Actuaries to Study How COVID-19 Affects Patients' Spouses

In the past, one spouse's need for long-term care has increased the odds the other spouse will need care.

Actuaries at Milliman are starting to look into how the COVID-19 pandemic is affecting couples’ need for long-term care.

The actuaries will be analyzing long-term care insurance (LTCI) claim data to see how a COVID-19 case leading to use of long-term care, or death, in one spouse affects the odds that the other spouse will use long-term care.

Milliman — a Seattle-based actuarial consulting firm — discusses the research project in the first issue of a new Long Term Care Focus newsletter.

The actuaries cite an earlier Milliman analysis of “spousal contagion,” drawing from a pool of 50,000 private LTCI claims, showing that, before the COVID-19 pandemic came along, the death or need for formal long-term care in one spouse correlated with a dramatic increase in the odds that the other spouse will need long-term care.

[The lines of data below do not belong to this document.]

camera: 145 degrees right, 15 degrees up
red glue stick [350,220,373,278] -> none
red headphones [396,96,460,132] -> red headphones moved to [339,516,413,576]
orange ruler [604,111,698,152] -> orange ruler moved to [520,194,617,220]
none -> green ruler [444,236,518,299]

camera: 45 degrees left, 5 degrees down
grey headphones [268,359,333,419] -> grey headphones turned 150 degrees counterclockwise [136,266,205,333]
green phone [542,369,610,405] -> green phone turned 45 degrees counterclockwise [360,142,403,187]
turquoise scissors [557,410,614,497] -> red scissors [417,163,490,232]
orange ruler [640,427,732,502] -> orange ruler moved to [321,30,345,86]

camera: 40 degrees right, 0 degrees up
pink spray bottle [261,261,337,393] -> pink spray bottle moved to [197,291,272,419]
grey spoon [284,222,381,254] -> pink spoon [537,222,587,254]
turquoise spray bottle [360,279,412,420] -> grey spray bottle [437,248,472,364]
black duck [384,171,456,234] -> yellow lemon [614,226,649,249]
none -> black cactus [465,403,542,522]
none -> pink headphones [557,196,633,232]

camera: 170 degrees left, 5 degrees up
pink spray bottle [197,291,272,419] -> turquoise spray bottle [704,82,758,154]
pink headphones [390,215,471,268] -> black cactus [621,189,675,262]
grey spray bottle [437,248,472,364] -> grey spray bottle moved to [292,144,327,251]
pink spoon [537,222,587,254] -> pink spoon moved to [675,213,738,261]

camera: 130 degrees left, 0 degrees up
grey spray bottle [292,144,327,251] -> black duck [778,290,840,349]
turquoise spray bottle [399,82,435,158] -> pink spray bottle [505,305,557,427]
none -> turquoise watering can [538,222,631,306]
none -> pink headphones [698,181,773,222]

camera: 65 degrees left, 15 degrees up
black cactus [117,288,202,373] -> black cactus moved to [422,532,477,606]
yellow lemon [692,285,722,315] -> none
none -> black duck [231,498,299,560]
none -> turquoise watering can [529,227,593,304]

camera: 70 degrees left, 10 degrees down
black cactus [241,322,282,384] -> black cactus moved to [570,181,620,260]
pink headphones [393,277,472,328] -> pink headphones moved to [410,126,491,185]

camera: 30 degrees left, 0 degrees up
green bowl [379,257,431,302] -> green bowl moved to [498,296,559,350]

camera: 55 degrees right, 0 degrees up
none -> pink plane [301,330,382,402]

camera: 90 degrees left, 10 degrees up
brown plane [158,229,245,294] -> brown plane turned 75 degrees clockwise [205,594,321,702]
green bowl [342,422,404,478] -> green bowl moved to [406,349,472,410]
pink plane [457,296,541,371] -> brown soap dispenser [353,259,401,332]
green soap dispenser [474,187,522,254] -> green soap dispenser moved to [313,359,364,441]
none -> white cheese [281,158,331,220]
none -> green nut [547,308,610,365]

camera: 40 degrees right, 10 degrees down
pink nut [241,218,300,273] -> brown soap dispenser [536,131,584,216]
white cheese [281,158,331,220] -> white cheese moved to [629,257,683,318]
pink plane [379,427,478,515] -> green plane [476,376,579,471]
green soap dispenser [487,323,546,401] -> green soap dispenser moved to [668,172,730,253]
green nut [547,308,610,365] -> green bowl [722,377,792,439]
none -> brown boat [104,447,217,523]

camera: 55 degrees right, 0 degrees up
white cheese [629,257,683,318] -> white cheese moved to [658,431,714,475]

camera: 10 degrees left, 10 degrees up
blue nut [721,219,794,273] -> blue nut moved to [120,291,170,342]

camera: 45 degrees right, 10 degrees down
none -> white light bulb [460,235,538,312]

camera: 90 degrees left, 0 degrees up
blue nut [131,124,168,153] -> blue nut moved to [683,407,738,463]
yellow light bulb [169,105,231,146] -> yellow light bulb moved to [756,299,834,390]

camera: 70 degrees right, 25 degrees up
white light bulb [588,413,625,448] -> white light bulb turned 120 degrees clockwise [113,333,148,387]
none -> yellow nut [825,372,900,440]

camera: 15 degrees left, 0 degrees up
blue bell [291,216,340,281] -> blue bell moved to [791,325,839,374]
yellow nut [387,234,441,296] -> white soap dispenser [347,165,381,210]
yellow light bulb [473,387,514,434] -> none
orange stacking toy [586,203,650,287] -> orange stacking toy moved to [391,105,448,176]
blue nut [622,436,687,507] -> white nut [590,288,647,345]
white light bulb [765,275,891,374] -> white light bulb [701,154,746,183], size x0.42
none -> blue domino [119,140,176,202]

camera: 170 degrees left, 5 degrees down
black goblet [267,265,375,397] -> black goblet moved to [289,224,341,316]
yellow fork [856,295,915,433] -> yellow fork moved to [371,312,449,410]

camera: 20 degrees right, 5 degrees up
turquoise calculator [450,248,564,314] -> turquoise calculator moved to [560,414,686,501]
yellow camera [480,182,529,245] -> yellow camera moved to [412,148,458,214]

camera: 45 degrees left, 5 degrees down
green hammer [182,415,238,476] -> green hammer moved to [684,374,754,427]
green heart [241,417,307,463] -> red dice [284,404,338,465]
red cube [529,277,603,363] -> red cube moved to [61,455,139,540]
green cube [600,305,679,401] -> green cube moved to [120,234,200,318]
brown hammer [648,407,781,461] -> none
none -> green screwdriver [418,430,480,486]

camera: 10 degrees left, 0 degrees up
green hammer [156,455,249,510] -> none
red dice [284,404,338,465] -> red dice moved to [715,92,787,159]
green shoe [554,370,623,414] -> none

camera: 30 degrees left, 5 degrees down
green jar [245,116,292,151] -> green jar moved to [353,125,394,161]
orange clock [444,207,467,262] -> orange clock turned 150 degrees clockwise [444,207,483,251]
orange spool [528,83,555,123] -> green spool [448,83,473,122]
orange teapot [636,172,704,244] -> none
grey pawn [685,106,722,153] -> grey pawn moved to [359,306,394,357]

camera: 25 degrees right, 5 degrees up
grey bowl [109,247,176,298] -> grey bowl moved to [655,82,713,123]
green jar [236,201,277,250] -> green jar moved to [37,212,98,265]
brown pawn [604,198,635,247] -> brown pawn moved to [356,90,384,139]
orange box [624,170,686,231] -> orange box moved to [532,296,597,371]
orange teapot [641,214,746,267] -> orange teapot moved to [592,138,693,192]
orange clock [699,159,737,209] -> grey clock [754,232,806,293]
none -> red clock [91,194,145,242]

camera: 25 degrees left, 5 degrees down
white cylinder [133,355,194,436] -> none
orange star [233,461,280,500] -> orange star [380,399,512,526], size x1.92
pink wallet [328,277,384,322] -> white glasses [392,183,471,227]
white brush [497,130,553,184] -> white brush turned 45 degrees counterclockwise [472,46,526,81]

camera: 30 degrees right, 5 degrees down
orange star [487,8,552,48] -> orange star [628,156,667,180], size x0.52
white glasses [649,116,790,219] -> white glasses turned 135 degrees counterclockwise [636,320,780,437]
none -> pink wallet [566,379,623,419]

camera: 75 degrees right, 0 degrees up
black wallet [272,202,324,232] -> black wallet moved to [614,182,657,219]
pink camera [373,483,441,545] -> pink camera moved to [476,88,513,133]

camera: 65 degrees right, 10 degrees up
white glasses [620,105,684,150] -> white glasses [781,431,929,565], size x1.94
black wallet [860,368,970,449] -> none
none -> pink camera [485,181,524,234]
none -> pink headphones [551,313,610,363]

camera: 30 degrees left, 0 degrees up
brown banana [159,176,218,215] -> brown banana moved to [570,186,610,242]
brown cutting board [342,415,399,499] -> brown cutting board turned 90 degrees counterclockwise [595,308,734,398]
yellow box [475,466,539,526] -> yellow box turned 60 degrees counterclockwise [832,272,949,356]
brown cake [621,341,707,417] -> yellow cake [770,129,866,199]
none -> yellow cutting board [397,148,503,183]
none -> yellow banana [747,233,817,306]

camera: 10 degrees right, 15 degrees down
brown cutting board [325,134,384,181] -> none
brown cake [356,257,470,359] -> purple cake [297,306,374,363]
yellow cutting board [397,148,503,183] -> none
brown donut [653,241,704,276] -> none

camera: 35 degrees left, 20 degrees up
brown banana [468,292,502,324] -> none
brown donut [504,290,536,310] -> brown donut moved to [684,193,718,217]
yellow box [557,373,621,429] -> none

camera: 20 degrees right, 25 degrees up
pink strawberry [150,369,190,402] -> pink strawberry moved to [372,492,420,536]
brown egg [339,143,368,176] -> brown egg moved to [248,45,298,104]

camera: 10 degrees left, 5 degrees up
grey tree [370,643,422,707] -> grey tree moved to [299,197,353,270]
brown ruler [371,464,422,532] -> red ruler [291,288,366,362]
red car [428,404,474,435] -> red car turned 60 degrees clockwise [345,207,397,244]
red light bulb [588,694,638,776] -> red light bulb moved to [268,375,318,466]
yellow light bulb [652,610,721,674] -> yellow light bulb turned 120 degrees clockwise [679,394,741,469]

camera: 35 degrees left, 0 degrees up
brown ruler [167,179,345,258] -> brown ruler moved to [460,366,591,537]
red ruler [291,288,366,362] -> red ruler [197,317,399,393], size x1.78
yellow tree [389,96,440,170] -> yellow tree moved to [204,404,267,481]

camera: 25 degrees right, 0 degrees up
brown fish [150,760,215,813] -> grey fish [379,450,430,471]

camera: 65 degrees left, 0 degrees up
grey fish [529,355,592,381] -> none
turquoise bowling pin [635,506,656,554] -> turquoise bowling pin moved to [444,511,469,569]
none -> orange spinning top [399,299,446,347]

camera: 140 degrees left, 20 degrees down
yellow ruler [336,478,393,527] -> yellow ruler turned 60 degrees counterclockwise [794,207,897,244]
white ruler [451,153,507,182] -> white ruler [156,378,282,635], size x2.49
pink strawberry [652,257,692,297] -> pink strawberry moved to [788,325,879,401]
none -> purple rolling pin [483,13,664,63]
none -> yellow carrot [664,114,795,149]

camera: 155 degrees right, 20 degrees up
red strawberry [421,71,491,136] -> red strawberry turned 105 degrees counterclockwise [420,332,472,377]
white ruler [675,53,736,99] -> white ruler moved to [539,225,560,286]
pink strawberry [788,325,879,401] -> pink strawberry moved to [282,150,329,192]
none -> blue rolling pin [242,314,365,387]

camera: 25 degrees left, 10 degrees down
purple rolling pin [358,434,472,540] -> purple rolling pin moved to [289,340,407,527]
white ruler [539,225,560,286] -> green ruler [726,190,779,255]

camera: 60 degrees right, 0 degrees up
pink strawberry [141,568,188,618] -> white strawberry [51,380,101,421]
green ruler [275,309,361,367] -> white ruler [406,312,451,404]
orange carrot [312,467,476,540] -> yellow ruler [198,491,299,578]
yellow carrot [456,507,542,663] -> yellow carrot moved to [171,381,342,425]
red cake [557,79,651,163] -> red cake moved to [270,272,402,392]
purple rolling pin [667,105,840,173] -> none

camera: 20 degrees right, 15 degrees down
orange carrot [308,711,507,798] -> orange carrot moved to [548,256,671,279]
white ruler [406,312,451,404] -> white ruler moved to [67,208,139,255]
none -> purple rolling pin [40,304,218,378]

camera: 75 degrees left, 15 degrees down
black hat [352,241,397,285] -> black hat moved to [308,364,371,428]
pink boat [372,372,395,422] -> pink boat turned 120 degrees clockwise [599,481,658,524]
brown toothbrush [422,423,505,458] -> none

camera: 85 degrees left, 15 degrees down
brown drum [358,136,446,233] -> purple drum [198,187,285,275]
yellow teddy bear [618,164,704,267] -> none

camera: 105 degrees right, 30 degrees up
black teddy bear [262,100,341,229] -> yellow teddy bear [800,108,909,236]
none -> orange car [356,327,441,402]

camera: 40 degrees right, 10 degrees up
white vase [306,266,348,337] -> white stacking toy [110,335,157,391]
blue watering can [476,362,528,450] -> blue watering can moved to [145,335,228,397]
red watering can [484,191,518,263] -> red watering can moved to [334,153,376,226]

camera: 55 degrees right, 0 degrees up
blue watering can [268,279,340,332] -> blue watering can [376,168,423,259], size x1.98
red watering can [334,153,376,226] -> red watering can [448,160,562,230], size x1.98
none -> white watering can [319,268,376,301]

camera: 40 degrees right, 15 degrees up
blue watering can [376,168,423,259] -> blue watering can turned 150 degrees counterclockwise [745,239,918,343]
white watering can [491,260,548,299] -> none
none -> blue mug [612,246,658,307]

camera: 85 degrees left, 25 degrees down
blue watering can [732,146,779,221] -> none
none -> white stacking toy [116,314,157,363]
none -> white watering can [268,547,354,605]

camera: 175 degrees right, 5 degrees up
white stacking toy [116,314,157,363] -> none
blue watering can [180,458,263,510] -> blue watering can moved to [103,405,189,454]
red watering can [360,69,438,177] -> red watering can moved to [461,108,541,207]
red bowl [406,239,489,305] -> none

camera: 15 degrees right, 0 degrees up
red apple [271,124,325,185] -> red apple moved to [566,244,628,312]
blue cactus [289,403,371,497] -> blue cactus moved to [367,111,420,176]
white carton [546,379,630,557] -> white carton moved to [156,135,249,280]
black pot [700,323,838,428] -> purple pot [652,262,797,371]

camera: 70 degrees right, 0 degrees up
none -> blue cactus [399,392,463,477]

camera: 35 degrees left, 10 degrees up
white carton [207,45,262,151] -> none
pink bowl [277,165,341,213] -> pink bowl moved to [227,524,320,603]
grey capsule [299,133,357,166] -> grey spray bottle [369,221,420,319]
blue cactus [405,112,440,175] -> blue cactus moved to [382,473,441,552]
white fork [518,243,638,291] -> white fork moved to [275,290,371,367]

Here’s what happened in the year after certain things happened to one spouse in a couple:

Milliman analysts now want to see how various characteristics of the first spouse, such as care setting or claim diagnosis, affect the odds that the other spouse will need long-term care.

In the new study, the analysts will see how spousal contagion affects outcomes measures other than the second spouse needing long-term care, such as how likely the second spouse is to use long-term care benefits, or to do die.

“With many COVID-19 deaths occurring at ages where LTC claims are most prevalent, claim incidence for surviving spouses may exceed expected levels (based on the patterns above),” the actuaries write.